I believe the regex expression is retring more then it should and I would like to retrive ONLY the urls that it finds, not every reference of "vimeo" or "youtube".
Can I request your help in order to narrow the scope of this expression, so that only the URLs are retrieved ?
Upvotes: 0
Views: 510
Reputation: 145482
First question mark ?
in the regex is unneeded. It makes the preceeding search strings optional, thus also match the bare vimeo
word in texts. Try:
preg_match_all("'(http://)(www[.])?(youtube|vimeo)[.][^\s]+'is",
Tip: add (?<![,.)])
at the end if you want to exclude typical interpunction that often screws up such url searches.

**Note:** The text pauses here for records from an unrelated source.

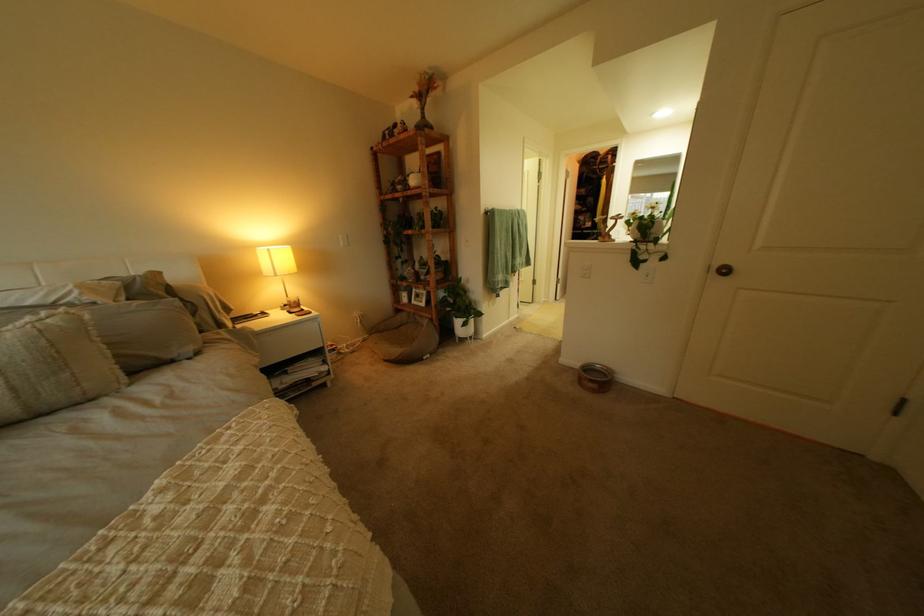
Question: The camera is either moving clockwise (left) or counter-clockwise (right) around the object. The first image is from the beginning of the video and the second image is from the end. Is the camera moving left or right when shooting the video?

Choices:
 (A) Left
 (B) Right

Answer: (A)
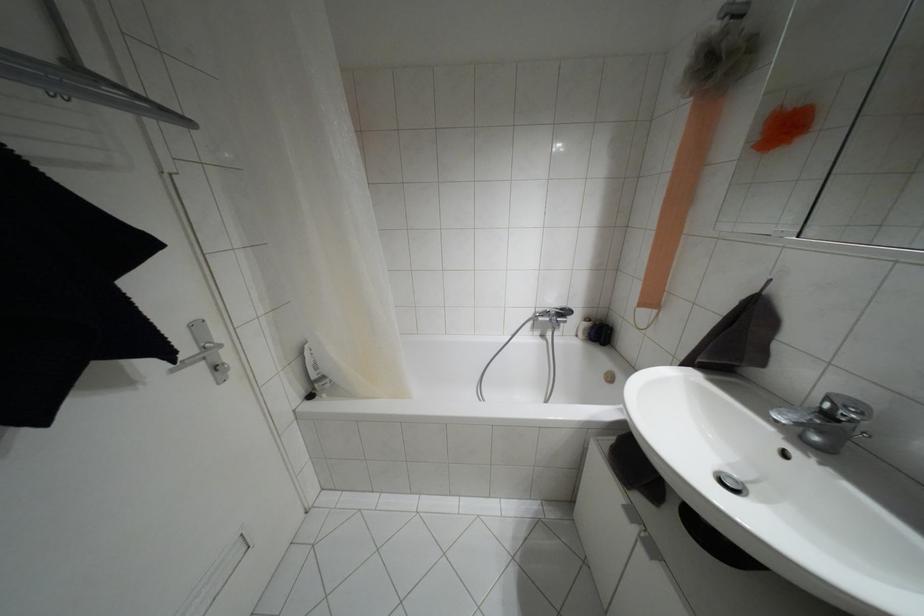
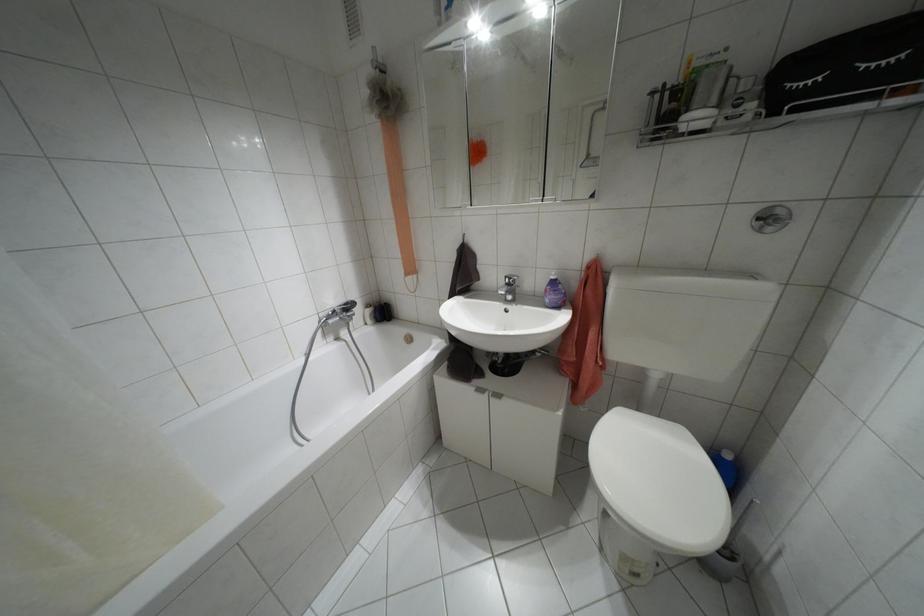
Question: Based on the continuous images, in which direction is the camera rotating? Reply with the corresponding letter.

Choices:
 (A) Left
 (B) Right
 (C) Up
 (D) Down

Answer: (B)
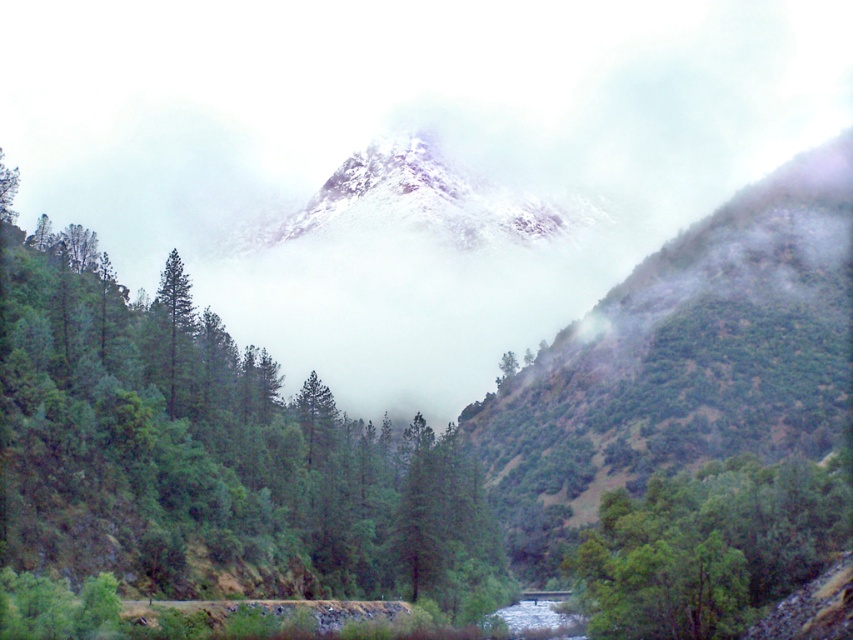
Question: Which of these objects is positioned closest to the green matte tree at left?

Choices:
 (A) green matte tree at center
 (B) green leafy tree at lower right

Answer: (A)

Question: Does green leafy tree at lower right have a greater width compared to green matte tree at left?

Choices:
 (A) yes
 (B) no

Answer: (A)

Question: Does green matte tree at center appear under green leafy tree at lower right?

Choices:
 (A) no
 (B) yes

Answer: (A)

Question: Which object is positioned closest to the green matte tree at left?

Choices:
 (A) green matte tree at center
 (B) green leafy tree at lower right

Answer: (A)

Question: Does green matte tree at center appear on the left side of green matte tree at left?

Choices:
 (A) yes
 (B) no

Answer: (B)

Question: Which object is farther from the camera taking this photo?

Choices:
 (A) green matte tree at center
 (B) green leafy tree at lower right
 (C) green matte tree at left

Answer: (C)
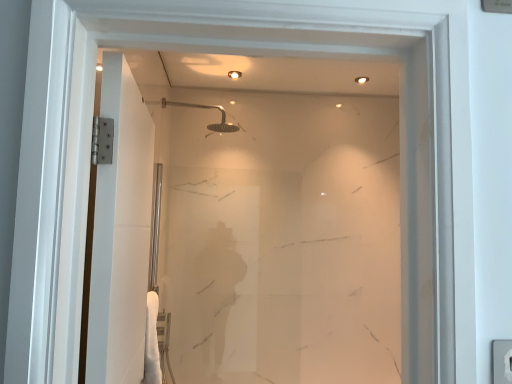
This screenshot has height=384, width=512. What do you see at coordinates (207, 108) in the screenshot? I see `matte silver shower head at upper center` at bounding box center [207, 108].

The height and width of the screenshot is (384, 512). Find the location of `matte silver shower head at upper center`. matte silver shower head at upper center is located at coordinates (207, 108).

This screenshot has height=384, width=512. What do you see at coordinates (121, 233) in the screenshot?
I see `clear glass screen door at left` at bounding box center [121, 233].

Find the location of a particular element. The width and height of the screenshot is (512, 384). clear glass screen door at left is located at coordinates (121, 233).

Find the location of a particular element. This screenshot has height=384, width=512. matte silver shower head at upper center is located at coordinates (207, 108).

In the image, is clear glass screen door at left on the left side or the right side of matte silver shower head at upper center?

From the image, it's evident that clear glass screen door at left is to the left of matte silver shower head at upper center.

Based on the photo, does clear glass screen door at left come in front of matte silver shower head at upper center?

Yes, the depth of clear glass screen door at left is less than that of matte silver shower head at upper center.

Does point (147, 124) come farther from viewer compared to point (225, 119)?

No, it is not.

From the image's perspective, is clear glass screen door at left on top of matte silver shower head at upper center?

No, from the image's perspective, clear glass screen door at left is not over matte silver shower head at upper center.

From a real-world perspective, relative to matte silver shower head at upper center, is clear glass screen door at left vertically above or below?

clear glass screen door at left is below matte silver shower head at upper center.

Is clear glass screen door at left thinner than matte silver shower head at upper center?

Correct, the width of clear glass screen door at left is less than that of matte silver shower head at upper center.

Considering the relative sizes of clear glass screen door at left and matte silver shower head at upper center in the image provided, is clear glass screen door at left shorter than matte silver shower head at upper center?

No.

Does clear glass screen door at left have a larger size compared to matte silver shower head at upper center?

Correct, clear glass screen door at left is larger in size than matte silver shower head at upper center.

In the scene shown: Is clear glass screen door at left spatially inside matte silver shower head at upper center, or outside of it?

clear glass screen door at left is not enclosed by matte silver shower head at upper center.

Would you say clear glass screen door at left is a long distance from matte silver shower head at upper center?

Absolutely, clear glass screen door at left is distant from matte silver shower head at upper center.

Is clear glass screen door at left looking in the opposite direction of matte silver shower head at upper center?

No, clear glass screen door at left is not facing the opposite direction of matte silver shower head at upper center.

How different are the orientations of clear glass screen door at left and matte silver shower head at upper center in degrees?

There is a 1.65-degree angle between the facing directions of clear glass screen door at left and matte silver shower head at upper center.

How far apart are clear glass screen door at left and matte silver shower head at upper center?

They are 1.62 meters apart.

This screenshot has height=384, width=512. In order to click on shower that is above the clear glass screen door at left (from a real-world perspective) in this screenshot , I will do `click(207, 108)`.

Considering the relative positions of matte silver shower head at upper center and clear glass screen door at left in the image provided, is matte silver shower head at upper center to the left of clear glass screen door at left from the viewer's perspective?

Incorrect, matte silver shower head at upper center is not on the left side of clear glass screen door at left.

Considering their positions, is matte silver shower head at upper center located in front of or behind clear glass screen door at left?

matte silver shower head at upper center is behind clear glass screen door at left.

Does point (209, 107) appear closer or farther from the camera than point (108, 215)?

Clearly, point (209, 107) is more distant from the camera than point (108, 215).

From the image's perspective, between matte silver shower head at upper center and clear glass screen door at left, who is located below?

clear glass screen door at left appears lower in the image.

From a real-world perspective, relative to clear glass screen door at left, is matte silver shower head at upper center vertically above or below?

From a real-world perspective, matte silver shower head at upper center is physically above clear glass screen door at left.

Can you confirm if matte silver shower head at upper center is wider than clear glass screen door at left?

Indeed, matte silver shower head at upper center has a greater width compared to clear glass screen door at left.

Considering the sizes of objects matte silver shower head at upper center and clear glass screen door at left in the image provided, who is shorter, matte silver shower head at upper center or clear glass screen door at left?

matte silver shower head at upper center is shorter.

Between matte silver shower head at upper center and clear glass screen door at left, which one has larger size?

clear glass screen door at left.

Consider the image. Does matte silver shower head at upper center contain clear glass screen door at left?

That's incorrect, clear glass screen door at left is not inside matte silver shower head at upper center.

From the picture: Is there a large distance between matte silver shower head at upper center and clear glass screen door at left?

matte silver shower head at upper center is far away from clear glass screen door at left.

Is matte silver shower head at upper center aimed at clear glass screen door at left?

No, matte silver shower head at upper center is not oriented towards clear glass screen door at left.

Measure the distance between matte silver shower head at upper center and clear glass screen door at left.

A distance of 5.32 feet exists between matte silver shower head at upper center and clear glass screen door at left.

What are the coordinates of `shower that is on the right side of clear glass screen door at left` in the screenshot? It's located at (207, 108).

Identify the location of screen door on the left of the matte silver shower head at upper center. The width and height of the screenshot is (512, 384). (121, 233).

Identify the location of screen door beneath the matte silver shower head at upper center (from a real-world perspective). (121, 233).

As alternative, with http:// and www. optional, but depending on presence of a path:
preg_match_all("'(http://|www[.])*(youtube|vimeo)[.]\w+/[^\s]+'is",
Upvotes: 2
Reputation: 507
Maybe the following code can help out a bit:
<?php
//Test string
$prova = "\"hello, look at my <strong>vimeo</strong> video here: <a href=\"http://www.vimeo.com..../\" rel=\"nofollow\">http://www.vimeo.com..../</a> very nice hm?\"";
$prova .= " vimeo vimeo.com/something?id=somethingcrazy&testing=true ";
//if we match then capture all matches
if (preg_match_all("'(http://)?(www\.)?(youtube|vimeo)\.([a-z0-9_/?&+=.]+)'is",$prova,$n)){
foreach ($n[0] as $key => $site){
//for each match that matched the whole pattern
//save the match as a site
$video_links[$site][] = $n[0][$key];
}
}
//display results
print_r($video_links);
?>
This will not match the word vimeo. It will match vimeo.com/something?id=somethingcrazy&testing=true and it will match http://www.vimeo.com..../ twice.
Upvotes: 1